■ Work order ■
Look through the records and copy each line with the string "Carroll" in it.

Dataset records section start

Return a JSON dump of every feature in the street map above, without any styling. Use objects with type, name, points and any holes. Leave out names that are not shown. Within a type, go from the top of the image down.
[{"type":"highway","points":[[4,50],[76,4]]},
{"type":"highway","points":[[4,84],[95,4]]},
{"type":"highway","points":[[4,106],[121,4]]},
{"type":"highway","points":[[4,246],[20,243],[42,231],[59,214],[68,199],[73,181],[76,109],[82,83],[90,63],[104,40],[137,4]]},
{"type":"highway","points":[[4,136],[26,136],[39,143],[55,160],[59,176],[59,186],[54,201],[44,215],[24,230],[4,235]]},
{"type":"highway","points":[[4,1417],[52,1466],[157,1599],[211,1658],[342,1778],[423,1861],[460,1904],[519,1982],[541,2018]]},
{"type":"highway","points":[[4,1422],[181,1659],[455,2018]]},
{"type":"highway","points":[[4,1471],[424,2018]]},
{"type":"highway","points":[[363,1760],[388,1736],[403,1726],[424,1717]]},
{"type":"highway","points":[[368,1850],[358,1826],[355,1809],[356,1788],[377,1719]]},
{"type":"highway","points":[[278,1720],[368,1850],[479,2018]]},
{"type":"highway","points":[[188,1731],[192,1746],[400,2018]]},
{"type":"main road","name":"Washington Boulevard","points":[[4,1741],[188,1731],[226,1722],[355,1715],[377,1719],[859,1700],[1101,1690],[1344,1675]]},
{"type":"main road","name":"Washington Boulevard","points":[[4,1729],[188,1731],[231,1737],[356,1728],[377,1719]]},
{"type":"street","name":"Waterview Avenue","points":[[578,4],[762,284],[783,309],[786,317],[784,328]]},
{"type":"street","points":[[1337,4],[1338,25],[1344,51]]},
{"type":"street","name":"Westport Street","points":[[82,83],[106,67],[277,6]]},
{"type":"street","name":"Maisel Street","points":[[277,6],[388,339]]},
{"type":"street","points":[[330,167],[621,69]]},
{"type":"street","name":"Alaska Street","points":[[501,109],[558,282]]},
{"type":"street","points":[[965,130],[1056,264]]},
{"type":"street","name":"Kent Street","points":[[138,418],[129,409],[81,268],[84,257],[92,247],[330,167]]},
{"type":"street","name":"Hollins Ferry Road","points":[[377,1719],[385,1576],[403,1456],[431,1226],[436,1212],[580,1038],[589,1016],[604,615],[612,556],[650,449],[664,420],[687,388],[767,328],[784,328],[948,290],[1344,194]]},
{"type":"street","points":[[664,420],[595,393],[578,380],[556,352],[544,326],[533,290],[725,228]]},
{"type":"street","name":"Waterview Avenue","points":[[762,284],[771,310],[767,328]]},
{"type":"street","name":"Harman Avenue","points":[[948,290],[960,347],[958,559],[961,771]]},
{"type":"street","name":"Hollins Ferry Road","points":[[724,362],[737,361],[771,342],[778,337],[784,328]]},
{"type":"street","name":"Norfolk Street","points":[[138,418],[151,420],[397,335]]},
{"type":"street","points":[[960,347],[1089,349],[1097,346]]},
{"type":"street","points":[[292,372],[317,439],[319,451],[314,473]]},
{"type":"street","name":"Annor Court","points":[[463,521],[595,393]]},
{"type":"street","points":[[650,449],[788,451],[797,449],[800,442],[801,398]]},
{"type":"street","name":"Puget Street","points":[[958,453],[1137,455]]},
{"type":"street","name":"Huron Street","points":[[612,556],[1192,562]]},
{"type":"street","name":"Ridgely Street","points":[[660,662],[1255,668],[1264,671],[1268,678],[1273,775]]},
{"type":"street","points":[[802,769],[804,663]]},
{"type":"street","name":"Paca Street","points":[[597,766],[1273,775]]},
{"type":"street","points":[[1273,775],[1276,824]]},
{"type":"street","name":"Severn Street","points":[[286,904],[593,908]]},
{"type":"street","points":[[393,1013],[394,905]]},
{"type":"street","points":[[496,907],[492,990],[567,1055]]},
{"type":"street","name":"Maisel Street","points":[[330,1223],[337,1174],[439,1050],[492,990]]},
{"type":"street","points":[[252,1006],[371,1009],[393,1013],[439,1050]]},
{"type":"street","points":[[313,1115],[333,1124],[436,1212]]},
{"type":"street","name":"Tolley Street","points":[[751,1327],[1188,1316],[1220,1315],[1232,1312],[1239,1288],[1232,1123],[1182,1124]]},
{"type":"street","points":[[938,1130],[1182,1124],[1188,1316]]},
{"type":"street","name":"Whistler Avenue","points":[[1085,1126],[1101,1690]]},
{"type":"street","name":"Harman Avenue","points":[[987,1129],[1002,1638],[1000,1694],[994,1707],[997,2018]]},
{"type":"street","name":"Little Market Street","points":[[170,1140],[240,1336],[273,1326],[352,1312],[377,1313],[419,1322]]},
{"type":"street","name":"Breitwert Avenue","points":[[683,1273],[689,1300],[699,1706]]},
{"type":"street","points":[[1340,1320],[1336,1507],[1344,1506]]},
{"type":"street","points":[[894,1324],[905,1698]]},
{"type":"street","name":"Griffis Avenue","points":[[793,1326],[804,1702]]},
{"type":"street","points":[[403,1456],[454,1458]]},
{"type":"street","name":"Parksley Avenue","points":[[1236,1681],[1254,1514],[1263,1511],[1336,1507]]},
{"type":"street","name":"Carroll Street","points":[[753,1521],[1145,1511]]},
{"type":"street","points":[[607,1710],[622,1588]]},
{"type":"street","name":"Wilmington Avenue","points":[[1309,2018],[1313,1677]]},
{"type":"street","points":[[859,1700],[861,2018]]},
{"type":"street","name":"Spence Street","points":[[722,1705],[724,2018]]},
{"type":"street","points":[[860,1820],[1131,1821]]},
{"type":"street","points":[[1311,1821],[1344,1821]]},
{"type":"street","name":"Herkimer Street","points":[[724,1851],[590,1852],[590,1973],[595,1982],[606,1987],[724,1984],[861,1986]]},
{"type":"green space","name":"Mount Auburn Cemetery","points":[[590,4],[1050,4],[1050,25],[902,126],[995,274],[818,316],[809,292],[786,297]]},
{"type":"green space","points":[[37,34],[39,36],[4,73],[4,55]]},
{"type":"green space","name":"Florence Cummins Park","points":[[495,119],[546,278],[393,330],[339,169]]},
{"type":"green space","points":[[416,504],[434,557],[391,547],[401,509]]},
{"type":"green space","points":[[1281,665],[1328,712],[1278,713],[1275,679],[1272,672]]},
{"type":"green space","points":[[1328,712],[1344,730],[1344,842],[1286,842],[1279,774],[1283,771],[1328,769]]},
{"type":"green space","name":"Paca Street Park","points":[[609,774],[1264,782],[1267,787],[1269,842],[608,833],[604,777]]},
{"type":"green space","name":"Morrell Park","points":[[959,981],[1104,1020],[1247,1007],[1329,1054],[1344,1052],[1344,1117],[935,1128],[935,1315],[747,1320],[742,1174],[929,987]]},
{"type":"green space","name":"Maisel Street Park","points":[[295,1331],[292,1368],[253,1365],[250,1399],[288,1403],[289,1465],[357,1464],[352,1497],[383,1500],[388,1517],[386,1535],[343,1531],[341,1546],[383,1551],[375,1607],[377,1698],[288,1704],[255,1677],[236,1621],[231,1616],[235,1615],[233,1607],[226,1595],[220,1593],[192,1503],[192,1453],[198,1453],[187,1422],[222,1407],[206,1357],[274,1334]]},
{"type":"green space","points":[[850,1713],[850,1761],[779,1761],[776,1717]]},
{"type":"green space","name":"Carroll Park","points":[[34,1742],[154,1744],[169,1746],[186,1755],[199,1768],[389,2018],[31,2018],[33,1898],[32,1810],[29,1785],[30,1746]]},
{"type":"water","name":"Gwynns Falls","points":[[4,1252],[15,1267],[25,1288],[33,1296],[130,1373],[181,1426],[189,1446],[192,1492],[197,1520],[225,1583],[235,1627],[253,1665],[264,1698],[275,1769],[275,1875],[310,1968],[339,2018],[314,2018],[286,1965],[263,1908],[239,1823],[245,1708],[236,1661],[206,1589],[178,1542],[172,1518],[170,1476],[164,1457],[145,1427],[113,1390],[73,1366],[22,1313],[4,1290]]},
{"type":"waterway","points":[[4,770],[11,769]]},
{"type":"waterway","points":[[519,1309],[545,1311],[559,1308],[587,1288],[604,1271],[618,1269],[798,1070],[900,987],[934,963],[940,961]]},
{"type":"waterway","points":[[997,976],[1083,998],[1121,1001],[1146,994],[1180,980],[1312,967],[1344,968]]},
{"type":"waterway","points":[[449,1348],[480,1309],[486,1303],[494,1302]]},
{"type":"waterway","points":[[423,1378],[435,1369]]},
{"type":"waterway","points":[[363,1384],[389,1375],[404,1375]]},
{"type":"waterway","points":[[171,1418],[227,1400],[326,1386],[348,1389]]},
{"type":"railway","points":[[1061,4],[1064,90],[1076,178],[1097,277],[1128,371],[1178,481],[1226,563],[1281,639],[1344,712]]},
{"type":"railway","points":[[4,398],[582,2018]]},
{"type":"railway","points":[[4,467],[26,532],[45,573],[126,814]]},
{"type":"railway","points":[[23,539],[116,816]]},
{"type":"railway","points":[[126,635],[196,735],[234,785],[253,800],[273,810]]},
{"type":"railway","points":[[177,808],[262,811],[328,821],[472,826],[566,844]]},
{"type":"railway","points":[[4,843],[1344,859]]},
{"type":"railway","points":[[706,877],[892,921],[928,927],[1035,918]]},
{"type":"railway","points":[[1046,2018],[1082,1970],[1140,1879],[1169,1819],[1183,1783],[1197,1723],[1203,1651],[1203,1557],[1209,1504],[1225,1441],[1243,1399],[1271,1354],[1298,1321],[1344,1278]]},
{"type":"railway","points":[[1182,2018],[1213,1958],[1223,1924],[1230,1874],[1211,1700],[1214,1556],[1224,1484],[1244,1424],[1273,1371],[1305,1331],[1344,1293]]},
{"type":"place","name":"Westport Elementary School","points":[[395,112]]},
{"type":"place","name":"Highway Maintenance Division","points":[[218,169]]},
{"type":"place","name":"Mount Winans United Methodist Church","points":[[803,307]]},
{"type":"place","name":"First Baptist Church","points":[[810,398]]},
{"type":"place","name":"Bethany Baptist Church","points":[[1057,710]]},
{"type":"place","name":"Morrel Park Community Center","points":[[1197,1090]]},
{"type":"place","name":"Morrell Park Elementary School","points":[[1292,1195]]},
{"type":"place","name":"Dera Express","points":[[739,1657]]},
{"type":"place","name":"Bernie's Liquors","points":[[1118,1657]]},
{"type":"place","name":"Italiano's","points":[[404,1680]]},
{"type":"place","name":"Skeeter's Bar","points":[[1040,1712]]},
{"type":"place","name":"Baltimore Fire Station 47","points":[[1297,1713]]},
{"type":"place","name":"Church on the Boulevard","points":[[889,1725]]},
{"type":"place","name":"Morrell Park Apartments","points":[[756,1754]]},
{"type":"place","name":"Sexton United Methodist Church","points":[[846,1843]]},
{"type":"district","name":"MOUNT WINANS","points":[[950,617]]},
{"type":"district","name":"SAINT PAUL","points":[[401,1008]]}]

Dataset records section end

■ Result of the task ■
{"type":"street","name":"Carroll Street","points":[[753,1521],[1145,1511]]},
{"type":"green space","name":"Carroll Park","points":[[34,1742],[154,1744],[169,1746],[186,1755],[199,1768],[389,2018],[31,2018],[33,1898],[32,1810],[29,1785],[30,1746]]},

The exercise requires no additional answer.